┌────────
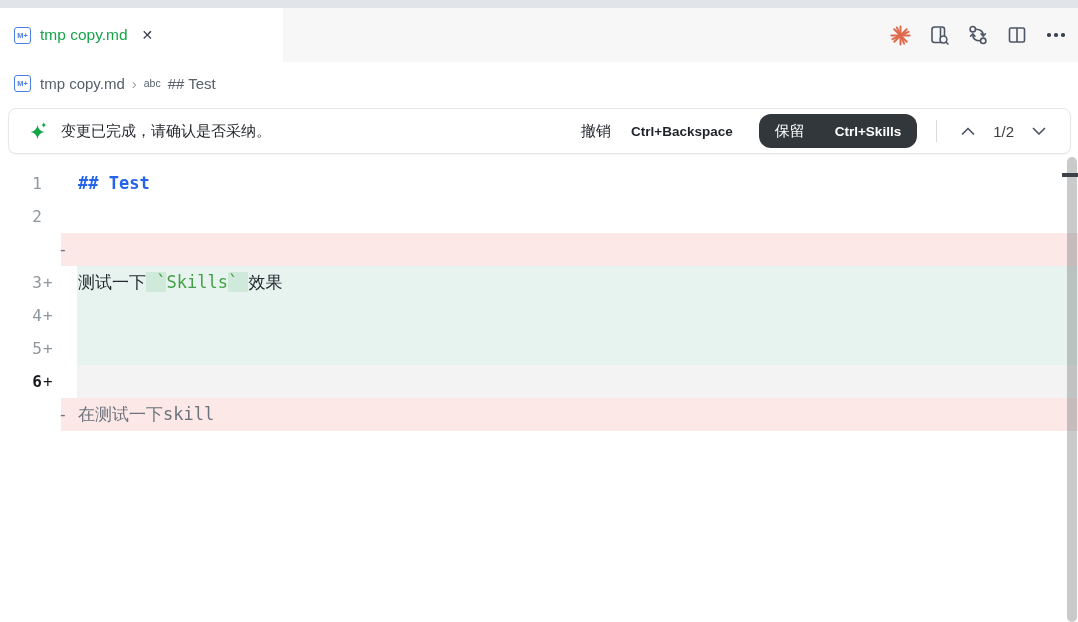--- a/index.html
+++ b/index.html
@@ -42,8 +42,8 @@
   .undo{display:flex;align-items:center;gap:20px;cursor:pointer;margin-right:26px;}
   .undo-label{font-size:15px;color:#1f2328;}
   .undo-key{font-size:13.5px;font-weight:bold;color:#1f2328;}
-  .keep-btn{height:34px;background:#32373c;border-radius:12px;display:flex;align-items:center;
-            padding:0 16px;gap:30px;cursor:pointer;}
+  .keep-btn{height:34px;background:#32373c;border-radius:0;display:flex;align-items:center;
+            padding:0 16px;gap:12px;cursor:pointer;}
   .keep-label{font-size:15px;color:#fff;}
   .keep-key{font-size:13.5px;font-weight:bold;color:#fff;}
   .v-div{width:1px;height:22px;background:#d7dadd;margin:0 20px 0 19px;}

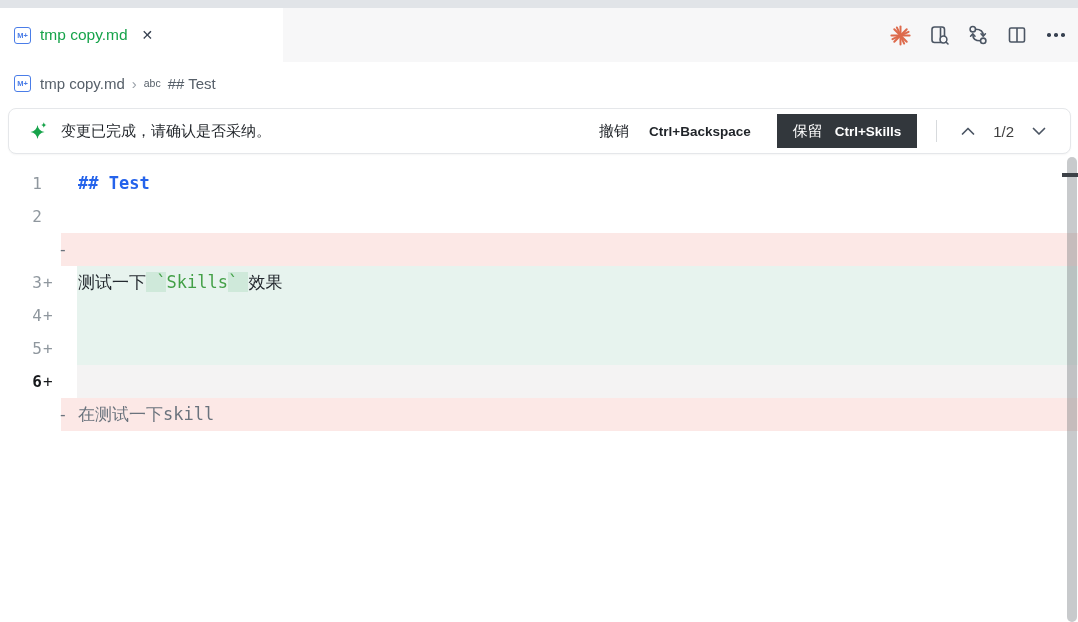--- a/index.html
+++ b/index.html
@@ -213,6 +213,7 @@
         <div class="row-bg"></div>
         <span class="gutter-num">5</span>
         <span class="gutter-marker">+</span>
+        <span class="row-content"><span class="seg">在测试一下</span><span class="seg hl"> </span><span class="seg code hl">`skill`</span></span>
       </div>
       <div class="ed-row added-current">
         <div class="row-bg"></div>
└────────
• **Description of the task**
Which lines above contain the word "background"? Copy each of them.

• **Answer to this problem**
-  .keep-btn{height:34px;background:#32373c;border-radius:12px;display:flex;align-items:center;
+  .keep-btn{height:34px;background:#32373c;border-radius:0;display:flex;align-items:center;
   .v-div{width:1px;height:22px;background:#d7dadd;margin:0 20px 0 19px;}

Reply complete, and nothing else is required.